Citylab wrote:Can Airbnb Survive Coronavirus?

The short-term rental market is reeling from the coronavirus-driven tourism collapse. Can the industry’s dominant player stage a comeback after lockdowns lift?


What will happen to home-sharing in the wake of coronavirus? It’s one of many questions about the fate of pre-pandemic sharing-economy juggernauts like Airbnb. That company and its competitors have transformed the market for travel accommodation in recent years, reshaping neighborhoods and whole cities in the process as short-term rentals swept through heavily touristed parts of the world. But with tourism on hold, national economies staggered, and public attitudes about shared space very much in question, the prospects for that industry are now murky.

In the immediate future, things look dire indeed. Across the world, Airbnb bookings have tanked. Data analysts at AirDNA say that bookings across Europe collapsed in March, dropping 80% compared to the previous week in the week beginning March 9, and another 10% on top of that in the week of March 16. In the U.S., where virus response lagged, the figures for falls in booking are uneven, but scarcely less dramatic. By the middle of March, bookings in New York City, San Francisco and Seattle had already dropped more than 50% compared to the week beginning January 5, with drops of over 35% in Washington, D.C., and Chicago.

To weather the crisis, Airbnb has reportedly canceled all marketing activities, put its founders’ salaries on hold and slashed those of top executives by half. It has halted all but essential hiring, may postpone going public and has not ruled out layoffs. “Airbnb is resilient and built to withstand tough times and we’re doing all we can to strengthen our community and our company,” the company said in a recent statement to Reuters.

In a fast-evolving situation, Airbnb has offered blanket cancelation of any pre-lockdown bookings made for stays up until May 31 — which antagonized hosts who thought the cancelation policies they had agreed with guests would hold. Acknowledging their anger, company founder Brian Chesky outlined the company’s dilemma in a statement: “If we allowed guests to cancel and receive a refund, we knew it could have significant consequences on your livelihood. But, we couldn’t have guests and hosts feel pressured to put themselves into unsafe situations and create an additional public health hazard.”

◇ ◇ ◇ ◇ ◇ ◇ ◇

Exercise requirements:
1. According to the Airbnb article, by how much did bookings across Europe fall in the week beginning March 9?
2. Sum up the Airbnb article in two sentences.
3. Carry on the Airbnb article from its last sentence.
The listing that comes next is separate material, unrelated to the Airbnb article.

Text extracted from each page

◇ ◇ ◇ ◇ ◇ ◇ ◇

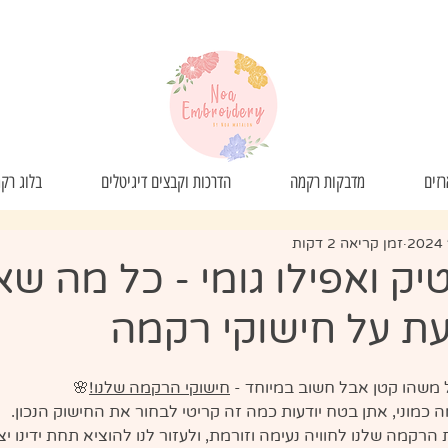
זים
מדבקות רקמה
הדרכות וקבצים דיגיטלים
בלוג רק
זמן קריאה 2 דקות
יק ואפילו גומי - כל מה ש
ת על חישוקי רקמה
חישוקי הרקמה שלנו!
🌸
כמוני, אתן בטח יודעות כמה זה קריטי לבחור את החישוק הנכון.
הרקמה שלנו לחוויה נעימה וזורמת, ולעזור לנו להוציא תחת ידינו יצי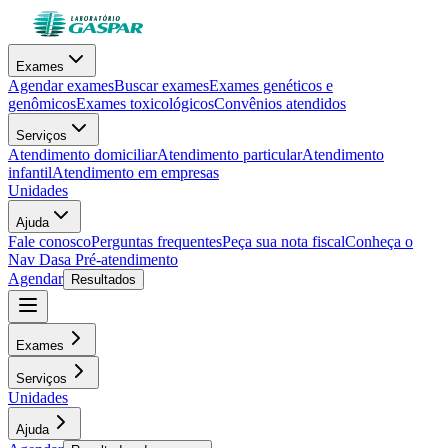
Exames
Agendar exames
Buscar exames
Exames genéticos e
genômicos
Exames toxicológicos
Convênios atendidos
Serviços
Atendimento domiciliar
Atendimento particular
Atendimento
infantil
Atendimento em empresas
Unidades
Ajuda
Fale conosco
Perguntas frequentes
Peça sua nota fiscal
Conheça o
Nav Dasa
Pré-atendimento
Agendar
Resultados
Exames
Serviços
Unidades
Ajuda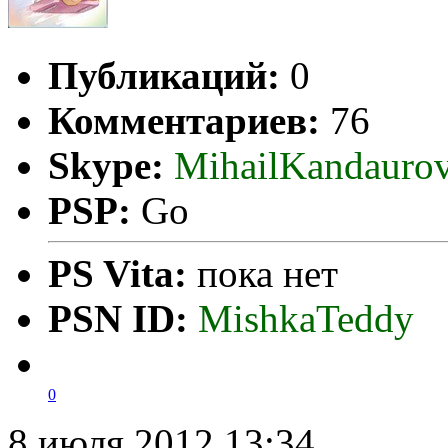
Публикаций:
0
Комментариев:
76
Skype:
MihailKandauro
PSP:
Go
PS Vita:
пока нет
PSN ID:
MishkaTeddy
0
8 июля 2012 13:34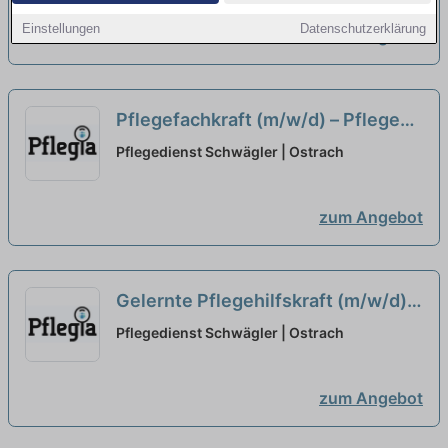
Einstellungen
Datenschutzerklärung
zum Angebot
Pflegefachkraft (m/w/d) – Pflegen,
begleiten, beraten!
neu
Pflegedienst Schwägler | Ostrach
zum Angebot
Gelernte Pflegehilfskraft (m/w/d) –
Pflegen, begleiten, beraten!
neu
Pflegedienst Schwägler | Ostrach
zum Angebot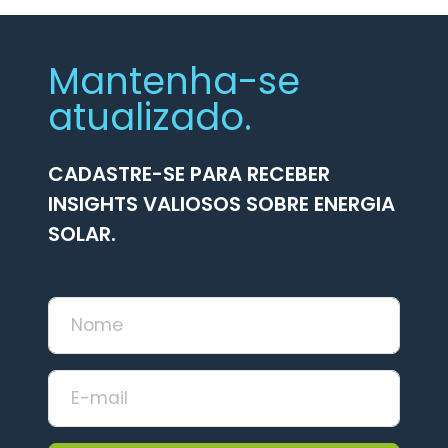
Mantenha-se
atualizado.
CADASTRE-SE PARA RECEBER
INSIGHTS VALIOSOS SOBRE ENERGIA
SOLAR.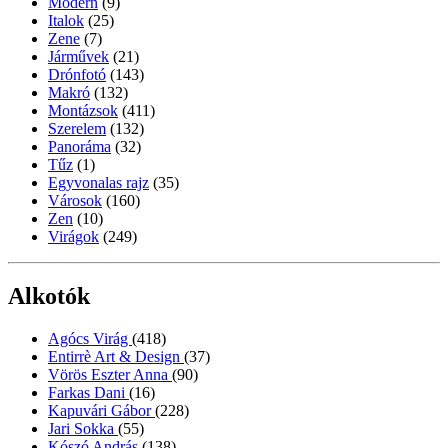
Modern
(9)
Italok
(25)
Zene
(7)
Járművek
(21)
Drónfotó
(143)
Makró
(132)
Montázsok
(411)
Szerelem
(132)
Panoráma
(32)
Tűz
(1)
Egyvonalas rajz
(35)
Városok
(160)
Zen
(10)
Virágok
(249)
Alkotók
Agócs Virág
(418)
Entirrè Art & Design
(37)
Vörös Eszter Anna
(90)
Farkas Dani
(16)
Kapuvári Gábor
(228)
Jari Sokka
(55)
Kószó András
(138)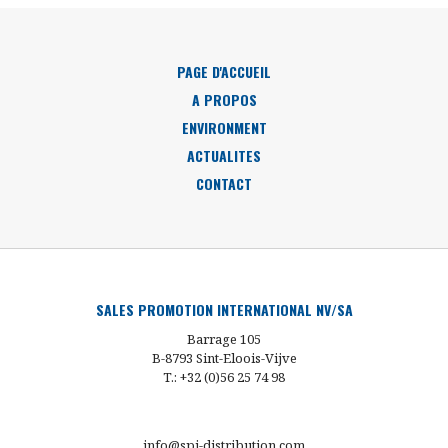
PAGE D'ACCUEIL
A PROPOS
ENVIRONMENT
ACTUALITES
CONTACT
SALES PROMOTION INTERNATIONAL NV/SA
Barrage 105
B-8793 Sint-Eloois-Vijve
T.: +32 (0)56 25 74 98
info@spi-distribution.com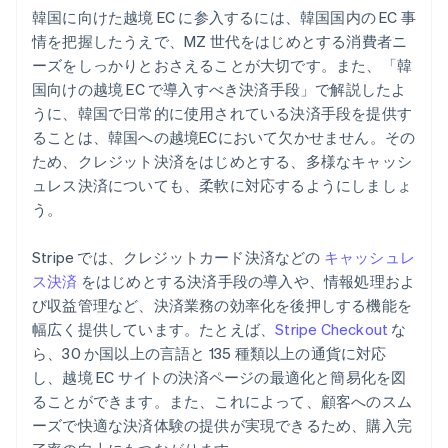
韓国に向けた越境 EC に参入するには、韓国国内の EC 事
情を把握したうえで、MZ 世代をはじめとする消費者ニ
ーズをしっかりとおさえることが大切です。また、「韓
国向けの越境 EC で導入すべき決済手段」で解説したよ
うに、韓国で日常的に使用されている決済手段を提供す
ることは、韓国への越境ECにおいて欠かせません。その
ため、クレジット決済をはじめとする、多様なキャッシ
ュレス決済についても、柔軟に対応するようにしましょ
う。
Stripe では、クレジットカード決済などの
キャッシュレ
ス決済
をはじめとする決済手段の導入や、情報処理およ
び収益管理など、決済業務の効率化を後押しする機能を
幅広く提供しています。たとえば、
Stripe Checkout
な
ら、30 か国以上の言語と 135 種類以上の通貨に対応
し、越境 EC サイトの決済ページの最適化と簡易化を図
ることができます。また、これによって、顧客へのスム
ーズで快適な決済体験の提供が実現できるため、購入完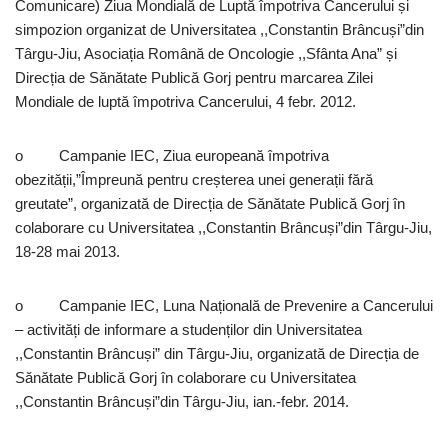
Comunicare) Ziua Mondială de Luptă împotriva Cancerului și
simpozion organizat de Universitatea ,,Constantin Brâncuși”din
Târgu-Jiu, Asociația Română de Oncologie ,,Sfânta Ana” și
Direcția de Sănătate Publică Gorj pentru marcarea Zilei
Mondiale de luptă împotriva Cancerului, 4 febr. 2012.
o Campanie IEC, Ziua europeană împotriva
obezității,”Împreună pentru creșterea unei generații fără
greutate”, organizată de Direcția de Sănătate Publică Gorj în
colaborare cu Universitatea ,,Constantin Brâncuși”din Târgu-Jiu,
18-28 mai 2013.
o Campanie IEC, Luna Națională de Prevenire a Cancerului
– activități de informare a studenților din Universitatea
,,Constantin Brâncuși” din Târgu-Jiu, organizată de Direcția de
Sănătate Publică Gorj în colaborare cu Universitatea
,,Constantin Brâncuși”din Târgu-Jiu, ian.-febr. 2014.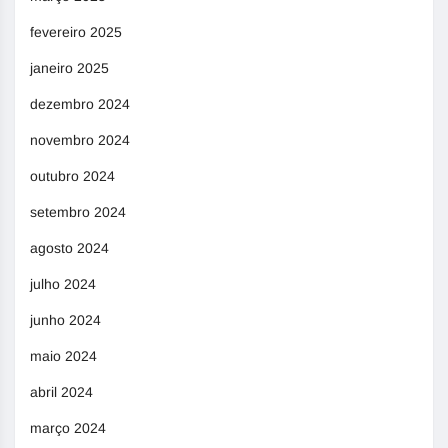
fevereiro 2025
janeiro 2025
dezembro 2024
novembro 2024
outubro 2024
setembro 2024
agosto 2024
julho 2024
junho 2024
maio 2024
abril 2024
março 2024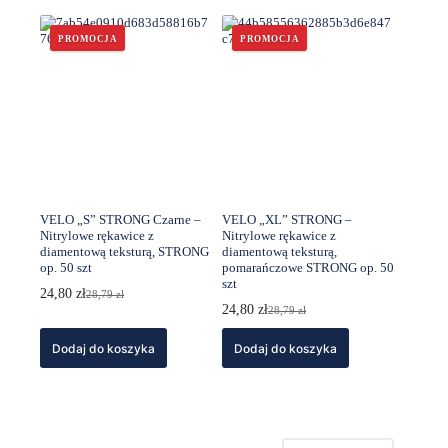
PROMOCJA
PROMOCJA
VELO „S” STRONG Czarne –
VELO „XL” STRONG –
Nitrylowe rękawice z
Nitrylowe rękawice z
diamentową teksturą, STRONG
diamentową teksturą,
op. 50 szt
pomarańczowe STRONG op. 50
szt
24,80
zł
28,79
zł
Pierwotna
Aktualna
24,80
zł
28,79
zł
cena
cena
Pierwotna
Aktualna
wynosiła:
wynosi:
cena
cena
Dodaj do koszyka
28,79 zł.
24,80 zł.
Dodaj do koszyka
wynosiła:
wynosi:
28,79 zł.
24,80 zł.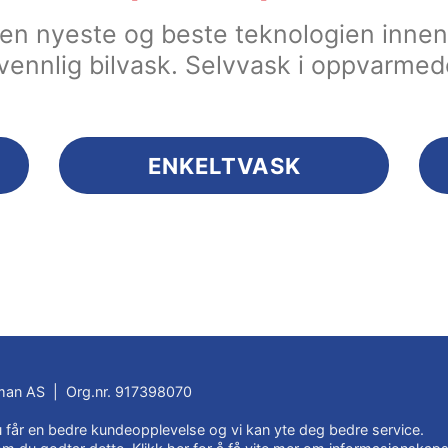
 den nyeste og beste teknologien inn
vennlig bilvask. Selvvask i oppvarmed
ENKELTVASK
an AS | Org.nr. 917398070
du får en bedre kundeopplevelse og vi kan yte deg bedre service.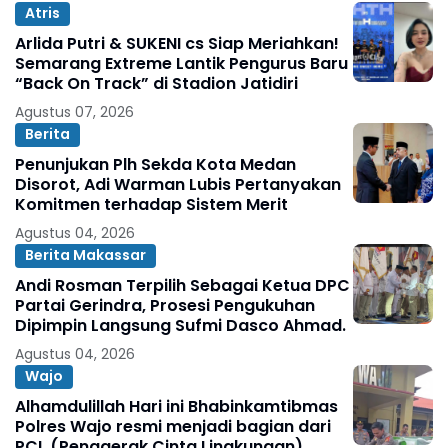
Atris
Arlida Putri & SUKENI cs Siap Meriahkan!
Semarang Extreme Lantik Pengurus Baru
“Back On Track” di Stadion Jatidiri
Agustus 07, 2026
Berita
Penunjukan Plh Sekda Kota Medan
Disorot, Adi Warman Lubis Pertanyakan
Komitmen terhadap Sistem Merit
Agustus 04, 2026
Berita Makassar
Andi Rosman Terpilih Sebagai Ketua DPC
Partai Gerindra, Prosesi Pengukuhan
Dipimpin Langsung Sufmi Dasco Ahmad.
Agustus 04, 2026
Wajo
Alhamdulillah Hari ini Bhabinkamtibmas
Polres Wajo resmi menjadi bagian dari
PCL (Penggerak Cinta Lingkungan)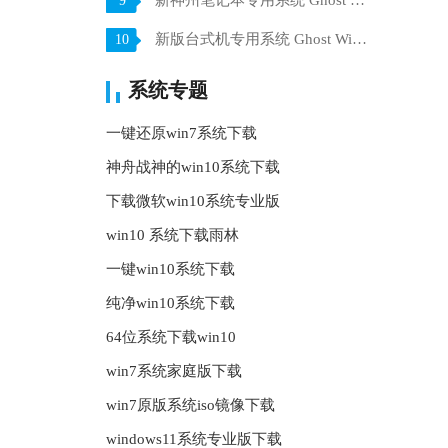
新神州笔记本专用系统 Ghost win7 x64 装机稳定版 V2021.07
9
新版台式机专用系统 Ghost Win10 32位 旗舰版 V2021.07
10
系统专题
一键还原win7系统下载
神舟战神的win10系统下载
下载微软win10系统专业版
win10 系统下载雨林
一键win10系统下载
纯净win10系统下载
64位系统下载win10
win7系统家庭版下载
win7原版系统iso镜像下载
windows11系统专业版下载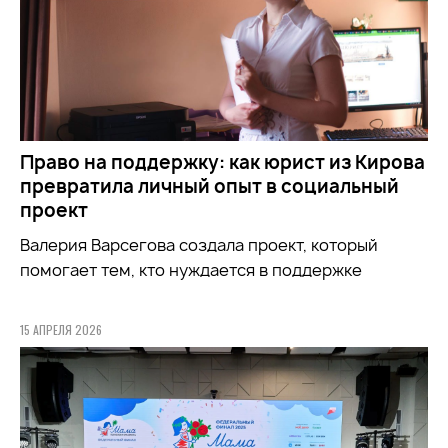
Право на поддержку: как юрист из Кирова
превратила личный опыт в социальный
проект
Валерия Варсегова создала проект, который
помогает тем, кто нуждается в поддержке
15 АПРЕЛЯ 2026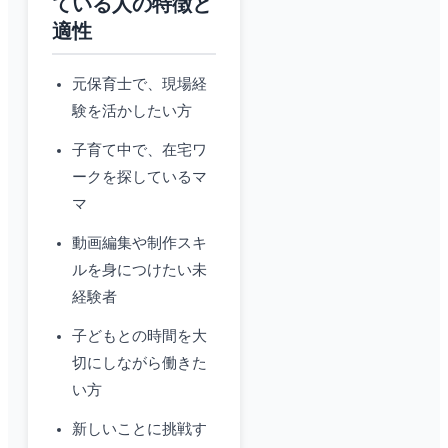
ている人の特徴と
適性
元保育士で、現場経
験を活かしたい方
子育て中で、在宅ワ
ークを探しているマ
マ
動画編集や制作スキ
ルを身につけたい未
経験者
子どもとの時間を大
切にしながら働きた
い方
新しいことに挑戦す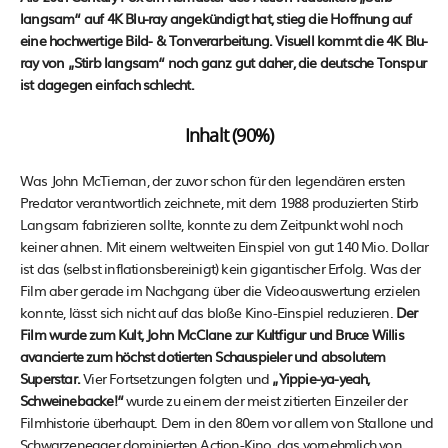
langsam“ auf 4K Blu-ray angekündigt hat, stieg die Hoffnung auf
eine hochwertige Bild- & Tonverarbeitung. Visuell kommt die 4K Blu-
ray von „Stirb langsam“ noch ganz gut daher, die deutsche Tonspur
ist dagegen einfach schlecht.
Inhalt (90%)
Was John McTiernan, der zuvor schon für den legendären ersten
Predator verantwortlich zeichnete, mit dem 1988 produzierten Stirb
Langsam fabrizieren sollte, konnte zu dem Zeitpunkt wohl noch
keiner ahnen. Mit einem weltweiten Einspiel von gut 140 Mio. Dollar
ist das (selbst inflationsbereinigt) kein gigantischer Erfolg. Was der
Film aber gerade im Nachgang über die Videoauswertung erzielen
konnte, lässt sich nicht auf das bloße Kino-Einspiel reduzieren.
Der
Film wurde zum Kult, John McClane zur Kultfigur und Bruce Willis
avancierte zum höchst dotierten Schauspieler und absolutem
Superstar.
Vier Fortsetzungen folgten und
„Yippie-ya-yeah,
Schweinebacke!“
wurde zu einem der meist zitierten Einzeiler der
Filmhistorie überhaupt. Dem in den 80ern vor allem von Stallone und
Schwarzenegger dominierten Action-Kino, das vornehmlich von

◇ ◇ ◇ ◇ ◇ ◇ ◇

Results for each task:
1. They dropped 80% compared to the previous week.

2. Airbnb bookings have collapsed worldwide as the coronavirus halted tourism, with steep drops in Europe and in major U.S. cities, leaving the short-term rental industry's prospects unclear. In response, Airbnb has cut marketing, salaries and hiring, and it has let guests cancel pre-lockdown bookings for stays through May 31, a move that angered hosts.

3.
To repair the relationship, Airbnb to set up a $250 million fund, in order to compensate hosts for up to 25% of their lost income, with an additional $10 million bailout fund for super-hosts. U.S. hosts will also be eligible to apply for relief from Covid-19 stimulus payments, a bailout that Airbnb is also asking the national government to extend to hosts in Canada.

These measures could help the company regain goodwill from hosts, which will be important once tourism revives. But when that revival could come, the form it might take, and what it could look like in the cities where Airbnb has been most prominent remain mysteries.

Mobilizing for the crisis

For now, many of those now unrented units are being put to good use. Short-stay hosts worldwide have offered stays in over 100,000 units to people in need, whether that’s accommodation for medical staff in Italy who want to stay near their hospitals and self-isolate during the crisis, or homeless residents of cities such as Barcelona, where the city has struck a deal to rent 200 short-stay apartments to allow people who would otherwise be on the streets to self-isolate.

Beyond that, there are many ways the situation might evolve when the immediate crisis recedes.

A rural revival could come first

If, as the crisis stabilizes, lockdowns are lifted and some travel resumes, home-share listing in cities might not be the first to revive.

“I think that in more isolated rural areas, Airbnb is likely to be pretty resilient,” says Marie Hickey, head of commercial research at U.K. real estate consultants Savills. “It could be the case that we don’t see a truly sustained recovery in overseas visitors until well into 2021, and the market that will bounce back quickest may be the domestic leisure market.”

While people might be more wary of traveling to other countries, urbanites who have been cooped up in city homes under lockdown may well take the opportunity to travel somewhere nearby for some open space and fresh air once it is safe to do so.

Hotels fight back

When travel to cities returns, it may not be Airbnb that reaps the benefits. Some experts think there may be a medium-term swing back toward traditional hotels once the travel industry starts to revive, due to fears about how consistently hygiene standards can be enforced in the home-share market. “People might be less inclined to book Airbnb after the recovery due to perceived cleanliness issues” says Michael O’Regan, senior lecturer in marketing at the U.K.’s Bournemouth University. “They simply can’t guarantee a deep clean on a host-to-host basis after every guest.”

Following a period where social mixing has been discouraged, travelers might nonetheless remain wary of sharing hotel spaces that have a large turnover of guests mixing in public. Hickey thus predicts a possible swing toward a previously niche sector: apartment buildings that are run by hotels. “We might see serviced apartments, or so-called aparthotels, being the main beneficiaries of the situation,” she says. “They’re similar to Airbnb listings but you have that confidence as a user that they’re being operated just like a hotel, with regular cleaning and health and safety precautions.”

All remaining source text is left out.